GEGEVENSFRAGMENT ▸
══════
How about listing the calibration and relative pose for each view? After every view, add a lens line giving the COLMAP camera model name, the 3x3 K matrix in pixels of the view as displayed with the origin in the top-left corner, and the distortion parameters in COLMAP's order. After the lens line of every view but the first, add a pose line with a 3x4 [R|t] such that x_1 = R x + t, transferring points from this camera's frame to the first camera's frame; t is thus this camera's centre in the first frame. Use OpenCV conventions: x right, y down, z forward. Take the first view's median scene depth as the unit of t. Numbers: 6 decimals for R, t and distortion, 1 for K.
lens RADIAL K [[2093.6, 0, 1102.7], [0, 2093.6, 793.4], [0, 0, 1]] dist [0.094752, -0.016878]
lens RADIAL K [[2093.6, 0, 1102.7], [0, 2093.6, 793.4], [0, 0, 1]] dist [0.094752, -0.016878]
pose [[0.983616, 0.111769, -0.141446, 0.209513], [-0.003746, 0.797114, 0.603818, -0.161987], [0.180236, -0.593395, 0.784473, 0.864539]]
══════
AANWIJZINGEN ▸
Wil je de regels hierboven in een JSON-lijst van strings zetten, met één string per regel en zonder lege regels?

UITWERKING ▸
[
  "How about listing the calibration and relative pose for each view? After every view, add a lens line giving the COLMAP camera model name, the 3x3 K matrix in pixels of the view as displayed with the origin in the top-left corner, and the distortion parameters in COLMAP's order. After the lens line of every view but the first, add a pose line with a 3x4 [R|t] such that x_1 = R x + t, transferring points from this camera's frame to the first camera's frame; t is thus this camera's centre in the first frame. Use OpenCV conventions: x right, y down, z forward. Take the first view's median scene depth as the unit of t. Numbers: 6 decimals for R, t and distortion, 1 for K.",
  "lens RADIAL K [[2093.6, 0, 1102.7], [0, 2093.6, 793.4], [0, 0, 1]] dist [0.094752, -0.016878]",
  "lens RADIAL K [[2093.6, 0, 1102.7], [0, 2093.6, 793.4], [0, 0, 1]] dist [0.094752, -0.016878]",
  "pose [[0.983616, 0.111769, -0.141446, 0.209513], [-0.003746, 0.797114, 0.603818, -0.161987], [0.180236, -0.593395, 0.784473, 0.864539]]"
]